» Assignment: Extract the lines from the first one in the records below through the line containing "6 : Home Economics", keeping both ends and leaving out any pictures.

=== Available records ===

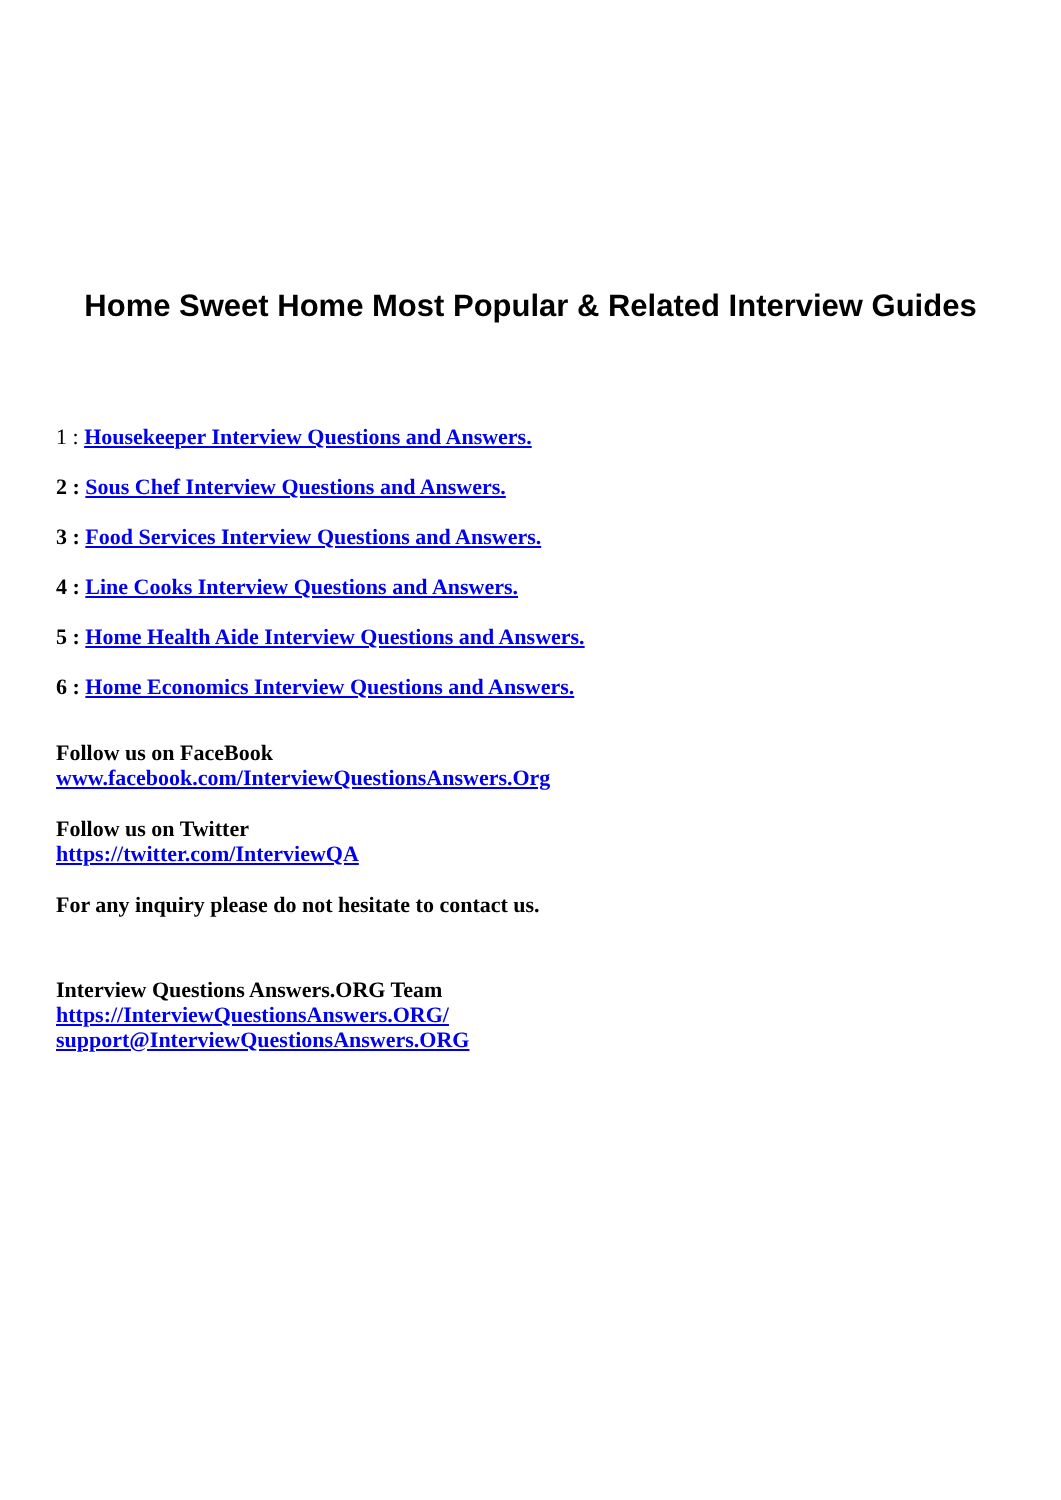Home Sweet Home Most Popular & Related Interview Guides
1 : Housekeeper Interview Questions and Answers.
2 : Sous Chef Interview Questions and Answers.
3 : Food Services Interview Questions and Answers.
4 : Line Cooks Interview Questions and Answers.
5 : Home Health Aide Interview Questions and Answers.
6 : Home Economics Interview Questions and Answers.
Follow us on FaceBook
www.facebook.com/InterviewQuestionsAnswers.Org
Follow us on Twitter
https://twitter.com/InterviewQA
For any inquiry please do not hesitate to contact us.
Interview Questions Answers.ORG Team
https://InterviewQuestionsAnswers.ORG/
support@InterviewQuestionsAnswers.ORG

===

» The completed task:
Home Sweet Home Most Popular & Related Interview Guides
1 : Housekeeper Interview Questions and Answers.
2 : Sous Chef Interview Questions and Answers.
3 : Food Services Interview Questions and Answers.
4 : Line Cooks Interview Questions and Answers.
5 : Home Health Aide Interview Questions and Answers.
6 : Home Economics Interview Questions and Answers.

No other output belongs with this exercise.